How are rising costs in China changing supply chains?
China’s five-year plan is to increase wages 13, 14, 15% [per year]. That will more than double wages over the next four to five years, so it is a concern. In some cases this is pushing production outside of China, to countries such as Vietnam, Indonesia or Bangladesh, or to other parts of China that are not as developed as the coast. But at the same time, China is going to become much more efficient. There’s a number of levels they can move up by using machinery to make factories more efficient and save labor costs. And China is still generally the most efficient and easiest country to deal with. It has all the components, fabric and accessories, and the infrastructure is good. When you get to places like Bangladesh, many of the raw materials you need are not from Bangladesh. You have to bring many raw materials in through customs and get them to the factory, and that slows down the supply chain.
Li & Fung completed 19 acquisitions last year. What’s the strategy behind this rapid expansion, and is it going to continue?
We’ve always used acquisitions to fill in areas of the company where we lack expertise. Each one of the acquisitions fills in part of the mosaic. We want to be the one-stop shop for all non-durable consumer goods and produce and sell globally, so there are a lot of holes to fill. We’ll continue to acquire, but it really depends on the market. When the world is impaired, like it is today, there are more opportunities for acquisitions. So we’ve done a lot more acquisitions than we normally would in the last few years because of the macro state of the world. I see that continuing over the next few years.
With these acquisitions, how have you dealt with the challenges of post-deal integration?

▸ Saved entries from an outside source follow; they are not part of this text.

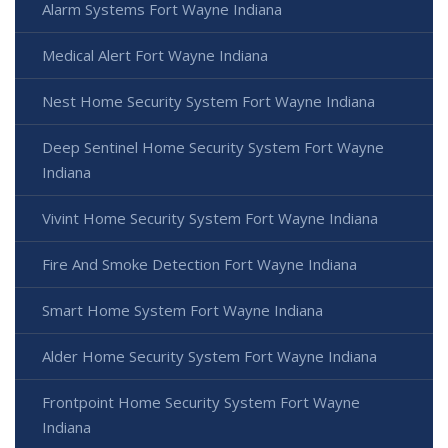
Alarm Systems Fort Wayne Indiana
Medical Alert Fort Wayne Indiana
Nest Home Security System Fort Wayne Indiana
Deep Sentinel Home Security System Fort Wayne
Indiana
Vivint Home Security System Fort Wayne Indiana
Fire And Smoke Detection Fort Wayne Indiana
Smart Home System Fort Wayne Indiana
Alder Home Security System Fort Wayne Indiana
Frontpoint Home Security System Fort Wayne
Indiana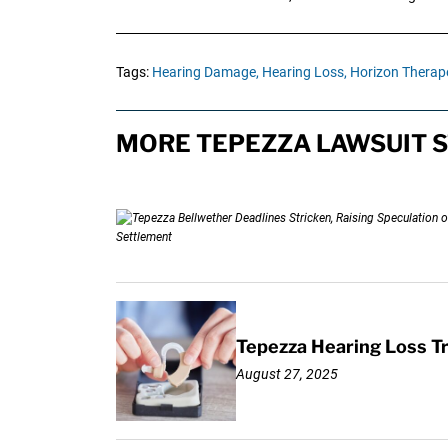
Tags:
Hearing Damage,
Hearing Loss,
Horizon Therape
MORE TEPEZZA LAWSUIT S
Tepezza Hearing Loss T
August 27, 2025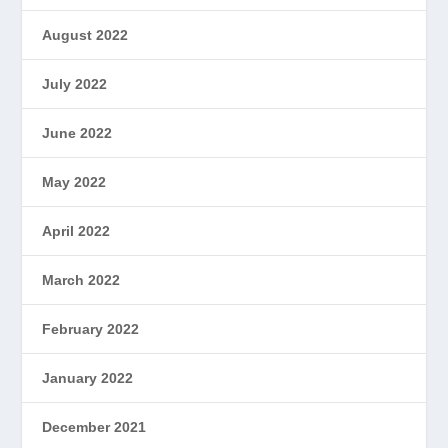
August 2022
July 2022
June 2022
May 2022
April 2022
March 2022
February 2022
January 2022
December 2021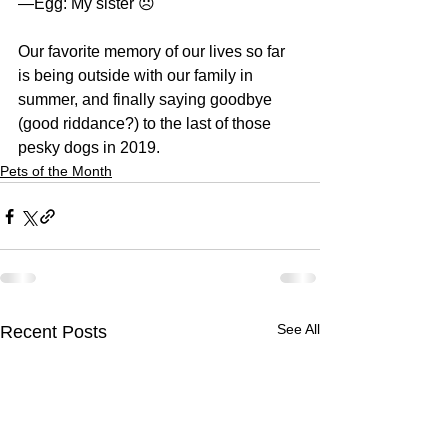
—Egg: My sister ☹️
Our favorite memory of our lives so far 
is being outside with our family in 
summer, and finally saying goodbye 
(good riddance?) to the last of those 
pesky dogs in 2019. 
Pets of the Month
See All
Recent Posts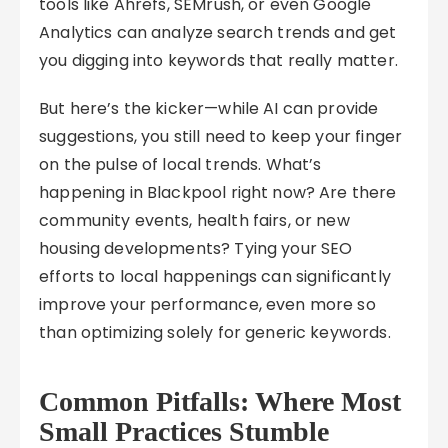
tools like Ahrefs, SEMrush, or even Google
Analytics can analyze search trends and get
you digging into keywords that really matter.
But here’s the kicker—while AI can provide
suggestions, you still need to keep your finger
on the pulse of local trends. What’s
happening in Blackpool right now? Are there
community events, health fairs, or new
housing developments? Tying your SEO
efforts to local happenings can significantly
improve your performance, even more so
than optimizing solely for generic keywords.
Common Pitfalls: Where Most
Small Practices Stumble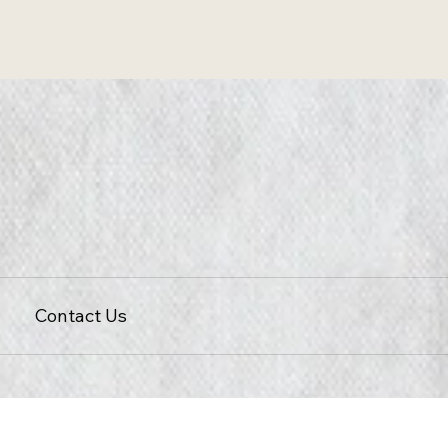
Contact Us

Acquisitions generally are not successful, if you look historically at most companies. But Li & Fung has been very successful in our acquisitions. We have certain principles for integration that are non-negotiable. We typically do all our integration in the first 100 days, because companies that are acquired are expecting change. We always co-locate, so we will only buy a company if we can move their people to our offices. We retain all the management, because we are acquiring companies for their expertise and people. We generally pay over a multi-year timeframe, so people stay. We free them up from the back-of-the-house issues and allow them to focus on growing the business.
How much of your business is purchasing and licensing brands? What’s the potential for this in China?
That’s the newest part of our business. We have hundreds of brands in our portfolio that we’ve licensed, mainly in the US and Europe. We do see an opportunity to bring Western brands with history and heritage to the China market. Outside the luxury space, the quality and design of brands on offer in China could be improved a lot. We see that as an opportunity over the next few years.